> Task prompt: Update the records by changing every "locality" to "site", and leave everything else unchanged.

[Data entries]
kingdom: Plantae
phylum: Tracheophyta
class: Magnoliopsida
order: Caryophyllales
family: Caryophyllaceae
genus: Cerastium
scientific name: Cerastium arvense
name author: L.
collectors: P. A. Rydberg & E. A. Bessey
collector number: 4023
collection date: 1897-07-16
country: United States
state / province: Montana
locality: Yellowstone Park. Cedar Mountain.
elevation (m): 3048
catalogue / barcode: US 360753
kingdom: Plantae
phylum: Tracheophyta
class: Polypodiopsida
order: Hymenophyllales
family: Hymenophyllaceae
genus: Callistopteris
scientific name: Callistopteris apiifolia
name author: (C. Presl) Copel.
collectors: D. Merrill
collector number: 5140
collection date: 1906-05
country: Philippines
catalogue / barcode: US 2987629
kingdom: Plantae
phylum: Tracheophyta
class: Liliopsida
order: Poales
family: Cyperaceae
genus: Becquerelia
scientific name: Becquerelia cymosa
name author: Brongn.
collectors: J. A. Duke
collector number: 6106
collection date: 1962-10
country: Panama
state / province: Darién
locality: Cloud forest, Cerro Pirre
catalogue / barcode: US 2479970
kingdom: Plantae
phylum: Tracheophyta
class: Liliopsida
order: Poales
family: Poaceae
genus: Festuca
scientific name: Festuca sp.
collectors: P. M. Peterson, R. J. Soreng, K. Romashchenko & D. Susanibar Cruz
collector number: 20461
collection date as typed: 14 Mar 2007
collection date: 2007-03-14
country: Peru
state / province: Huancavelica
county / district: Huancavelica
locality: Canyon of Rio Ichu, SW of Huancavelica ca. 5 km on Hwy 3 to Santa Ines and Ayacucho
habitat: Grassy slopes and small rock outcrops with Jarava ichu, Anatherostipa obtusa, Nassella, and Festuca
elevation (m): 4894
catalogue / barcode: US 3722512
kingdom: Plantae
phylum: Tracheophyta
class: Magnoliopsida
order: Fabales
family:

> Exercise answer:
kingdom: Plantae
phylum: Tracheophyta
class: Magnoliopsida
order: Caryophyllales
family: Caryophyllaceae
genus: Cerastium
scientific name: Cerastium arvense
name author: L.
collectors: P. A. Rydberg & E. A. Bessey
collector number: 4023
collection date: 1897-07-16
country: United States
state / province: Montana
site: Yellowstone Park. Cedar Mountain.
elevation (m): 3048
catalogue / barcode: US 360753
kingdom: Plantae
phylum: Tracheophyta
class: Polypodiopsida
order: Hymenophyllales
family: Hymenophyllaceae
genus: Callistopteris
scientific name: Callistopteris apiifolia
name author: (C. Presl) Copel.
collectors: D. Merrill
collector number: 5140
collection date: 1906-05
country: Philippines
catalogue / barcode: US 2987629
kingdom: Plantae
phylum: Tracheophyta
class: Liliopsida
order: Poales
family: Cyperaceae
genus: Becquerelia
scientific name: Becquerelia cymosa
name author: Brongn.
collectors: J. A. Duke
collector number: 6106
collection date: 1962-10
country: Panama
state / province: Darién
site: Cloud forest, Cerro Pirre
catalogue / barcode: US 2479970
kingdom: Plantae
phylum: Tracheophyta
class: Liliopsida
order: Poales
family: Poaceae
genus: Festuca
scientific name: Festuca sp.
collectors: P. M. Peterson, R. J. Soreng, K. Romashchenko & D. Susanibar Cruz
collector number: 20461
collection date as typed: 14 Mar 2007
collection date: 2007-03-14
country: Peru
state / province: Huancavelica
county / district: Huancavelica
site: Canyon of Rio Ichu, SW of Huancavelica ca. 5 km on Hwy 3 to Santa Ines and Ayacucho
habitat: Grassy slopes and small rock outcrops with Jarava ichu, Anatherostipa obtusa, Nassella, and Festuca
elevation (m): 4894
catalogue / barcode: US 3722512
kingdom: Plantae
phylum: Tracheophyta
class: Magnoliopsida
order: Fabales
family:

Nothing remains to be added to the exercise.